High-tech tool could connect police radios

Charleston Post and Courier
August 1, 2000

The Navy’s high-tech engineering center at the Charleston Naval Weapons Station is developing computer software that will help civilian police talk to other agencies even when their radios use different frequencies and equipment.

On Wednesday, engineers from SPAWAR, the Space and Naval Warfare Systems Center, demonstrated the new software to law enforcement and EMS officials from the Charleston area.

They used Charleston County’s Emergency Preparedness Center in North Charleston to show how it works.

“This technology allows you to use the equipment you have now,” said David Neumann, a SPAWAR project engineer. “This is not going to be high-dollar stuff.”

Software Adaptive Advanced Computing is a term Neumann used to describe the new system that lets police computers quickly link different radios and wireless data transmitters.

Police, EMS and fire departments often can’t talk with each other or transmit and receive text and pictures over each others’ mobile computers.

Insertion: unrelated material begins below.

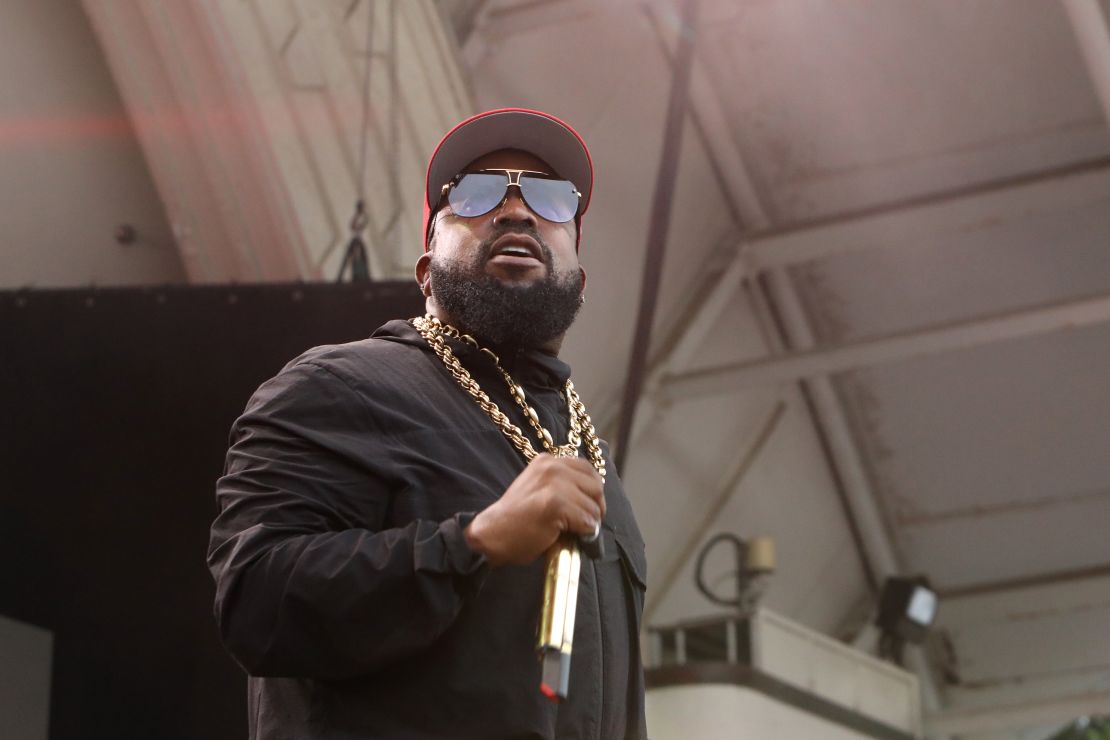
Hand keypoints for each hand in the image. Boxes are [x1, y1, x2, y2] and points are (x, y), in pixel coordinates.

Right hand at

Police cruisers nowadays are crammed with radios and cell phones in an effort to deal with the problem. Still, officers have trouble communicating.

The key to the new system is a personal computer interface card, or PCI, that SPAWAR engineers have helped develop for the military, Neumann said.

Once the card is inserted into most police computers and the software is installed, the dispatcher – or in some cases the officer in the field – can link several radios simply by calling up their names on a computer screen.

Neumann demonstrated the system by linking a Charleston County sheriff’s radio with a Hanahan police radio and a so-called family talk two-way radio that anyone can buy in a store.

Operators were able to carry on a three-way conversation even though each radio operated on a different pre-set frequency.

Charleston County Sheriff Al Cannon said he was excited about the new device.

Cannon said he would seek funding, possibly through federal grants, to install the system.

“We’re currently using a tri-county system that we installed with a $3 million grant that Sen. (Fritz) Hollings helped us get,” Cannon said.

But the system demonstrated Wednesday would help police communicate with even more officers and emergency personnel.

Police departments often work through the National Law Enforcement and Corrections Technology Center to identify new devices.

SPAWAR’s role, Neumann said, would be to “act as an honest broker” in dealing with contractors and vendors.

The new software also would let police and other agencies:

Transmit and receive images and written messages and documents.

Show the location of various units on a computer-generated map. This lets commanders move units quickly as situations change. Instantly record everything that happens during a traffic stop or arrest. Officers might even attach small video cameras to their uniforms, much as they now use mobile radio microphones attached to their clothes.

Mount Pleasant Police Chief Roddy Perry said he, too, was interested in the system, especially since a large number of officers and others could quickly be linked.

For example, “if you had a child abduction, you could multiply by 100 the number of eyes you would have in the field, looking for the victim,” Perry said.

Even taxi drivers and others who usually have no direct radio links with police could be called up in an emergency.

The new software also would allow agencies to encrypt, or scramble, their radio messages.

That could be a drawback for people who use scanners to listen to emergency radio calls. Encrypted messages likely would sound like static on receivers not equipped to decode them.

Neumann said SPAWAR would limit distribution of the software to law enforcement and other agencies that handle emergencies. And, he said, the Navy would take steps to make sure that computer “hackers” couldn’t invade the system.